Both Heng Swee Keat and Byong Man Ahn were, effectively, repeating the advice given to me by that Irish farmer. Their respective countries had traveled a long way, but they’d realized that their car was pointing the wrong way. We in the West want to be more like those in the East, who, in turn, want to be more like we in the West. We call for learning fit to meet the challenges of the 21st century, while recommending teaching methods belonging to the 19th century. We have no clearly agreed purpose for education, but agree that spurious international comparisons should inform future educational policy.
In short, we’re really, really confused.”
The many comments I’ve received have offered a number of purposes for learning: independent leaners; global citizens; technologically literate; agile, adaptive, collaborative learners. No-one, not a single poster, argued for dominance of PISA Assessment league tables or ability to remember facts or mastery of ‘the basics’.

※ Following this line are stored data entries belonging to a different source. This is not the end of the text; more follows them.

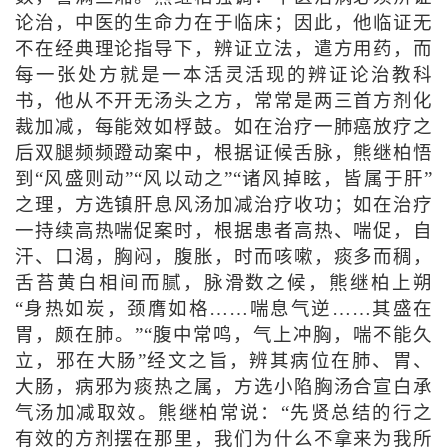
论治，中医的生命力在于临床；因此，他临证无
不在经典理论指导下，辨证立法，遣方用药，而
每一张处方就是一本活灵活现的辨证论治教科
书，他从不开无汤头之方，常常是两三首方剂化
裁加减，每能效如桴鼓。如在治疗一肺癌放疗之
后双腿频频蹬动案中，根据证候舌脉，熊继柏悟
到“风盛则动”“风以动之”“诸风掉眩，皆属于肝”
之理，方选镇肝息风汤加减治疗收功；如在治疗
一持续高热喘促案时，根据患者高热、喘促，自
汗、口渴，胸闷，腹胀，时而咳嗽，痰多而稠，
舌苔黄白相间而腻，脉滑数之候，熊继柏上朔
“身热如炭，颈膺如格……喘息气逆……其盛在
胃，颇在肺。”“腹中常鸣，气上冲胸，喘不能久
立，邪在大肠”经文之旨，辨其病位在肺、胃、
大肠，病邪为痰热之属，方选小陷胸汤合宣白承
气汤加减取效。熊继柏常说：“先贤总结的行之
有效的方剂摆在那里，我们为什么不拿来为我所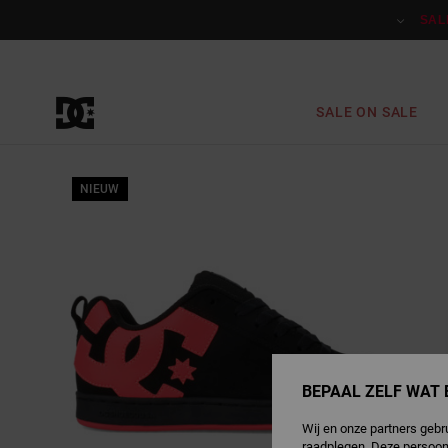
Ga
naar
SAL
Productinformatie
SALE ON SALE
NIEUW
BEPAAL ZELF WAT 
Wij en onze partners gebr
raadplegen. Deze persoon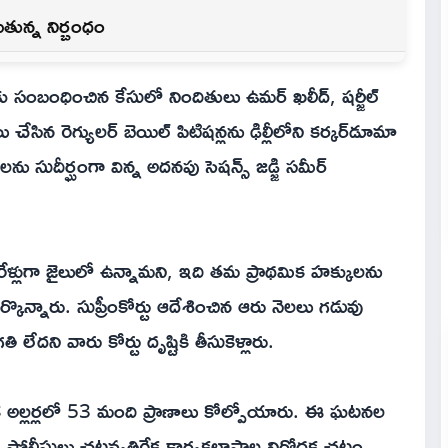
ున్న నిర్బంధం
్రకు సంబంధించిన కేసులో నిందితులు ఉమర్ ఖలీద్, షర్జీల్
సిన రెగ్యులర్ బెయిల్ పిటిషన్లను ఢిల్లీలోని కర్కర్‌డూమా
ను సుదీర్ఘంగా విన్న అదనపు సెషన్స్ జడ్జి సమీర్
ళ్లుగా జైలులో ఉన్నామని, ఇది తమ ప్రాథమిక హక్కులను
ొన్నారు. సుప్రీంకోర్టు ఆదేశించిన ఆరు నెలలు గడువు
ేదని వారు కోర్టు దృష్టికి తీసుకెళ్లారు.
క అల్లర్లలో 53 మంది ప్రాణాలు కోల్పోయారు. ఈ ఘటనల
ీ పోలీసులు చట్టవ్యతిరేక కార్యకలాపాల నిరోధక చట్టం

So, maybe ‘we’ (educators) aren’t confused about the purpose of education – though we could probably articulate it a little better. The looming crisis is the ever-widening gap between educators and policy makers (‘they’). We argue for a more holistic, longer-term purpose – they work to electoral cycles and short-term measurements. Why, for example, doesn’t Arne Duncan, the US Education Secretary, have the courage to say “For 50 years the US has been the innovation engine of the world, and during that time we’ve performed dismally in international education comparisons. PISA, shmisa….”.
We argue that we’re measuring the wrong things, and call for a wider set of measure – they mandate more standardisation and more prescription, with harsher consequences for those who fail to hit targets.
The real tragedy here is teacher morale. Education secretaries in many western countries are becoming openly dismissive of teachers protestations, labelling them ‘enemies of promise’ (or worse). You can’t transform any education system if you alienate the people who drive it.
My impression is that teachers have no problem with being made accountable. But you can’t force self-improvement if you haven’t got agreement over your values. That’s Business Leadership 101.
So, how do start to get policy-makers and school and college leaders and teachers back on the same page? How can we re-align our values and purpose, so that morale improves and energies are directed into what really matters?
Please make your views heard. Because I fear 2014 could be the year when divisive cracks become chasms if we don’t start to get some sane, mutually respectful, public discourse going.